Portugal to cut more spending in 2014

Portugal to cut more spending in 2014

The Portuguese government will impose more austerity measures in the next year in an effort to lead the country out of its bailout program.

On Tuesday, the government presented its 2014 budget draft, which includes 3.18 billion euros in spending cuts as part of a total budget consolidation effort of 3.9 billion euros.

Portuguese Finance Minister Maria Luis Albuquerque told a press conference following a meeting at the parliament: “The budget’s proposals are difficult, but decisive for our future”, adding, “It represents the government’s determination to accomplish the adjustment program in June and start a cycle of lasting consolidation and economic growth.”
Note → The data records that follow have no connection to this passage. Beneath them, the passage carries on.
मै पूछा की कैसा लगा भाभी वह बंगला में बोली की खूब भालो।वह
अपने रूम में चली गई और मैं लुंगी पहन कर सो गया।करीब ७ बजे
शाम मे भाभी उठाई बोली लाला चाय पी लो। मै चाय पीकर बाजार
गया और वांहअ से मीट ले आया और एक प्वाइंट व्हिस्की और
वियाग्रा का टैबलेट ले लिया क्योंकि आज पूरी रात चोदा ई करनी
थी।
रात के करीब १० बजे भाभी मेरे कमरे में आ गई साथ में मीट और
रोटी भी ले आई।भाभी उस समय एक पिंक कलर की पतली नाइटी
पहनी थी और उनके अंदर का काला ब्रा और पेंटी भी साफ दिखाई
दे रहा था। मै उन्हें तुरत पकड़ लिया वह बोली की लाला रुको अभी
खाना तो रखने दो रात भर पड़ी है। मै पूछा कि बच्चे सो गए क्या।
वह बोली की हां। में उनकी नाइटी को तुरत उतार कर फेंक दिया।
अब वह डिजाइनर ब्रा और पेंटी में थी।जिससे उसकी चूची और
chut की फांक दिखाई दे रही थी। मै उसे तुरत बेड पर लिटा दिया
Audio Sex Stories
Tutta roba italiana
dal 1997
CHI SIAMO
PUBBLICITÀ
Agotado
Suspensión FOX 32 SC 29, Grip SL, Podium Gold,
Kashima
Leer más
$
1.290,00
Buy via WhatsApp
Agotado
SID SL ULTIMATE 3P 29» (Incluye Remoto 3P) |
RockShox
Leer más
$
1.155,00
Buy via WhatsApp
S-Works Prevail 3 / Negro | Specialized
The country will have to return to financing itself normally in bond markets in mid-2014 when the bailout is scheduled to end formally.
Battered by global financial downturn, the Portuguese economy fell into a recession, which compelled the country to take a 78-billion-euro (106-billion-dollar) bailout loan from the European Union and the International Monetary Fund (IMF) in 2011.
Since then, thousands of people have been staging protests across the country against the harsh austerity measures imposed as a result of the bailout.
The 2014 budget bill includes wage cuts for workers of the public sector ranging from 2.5 percent to 12 percent on monthly salaries of over 600 euros.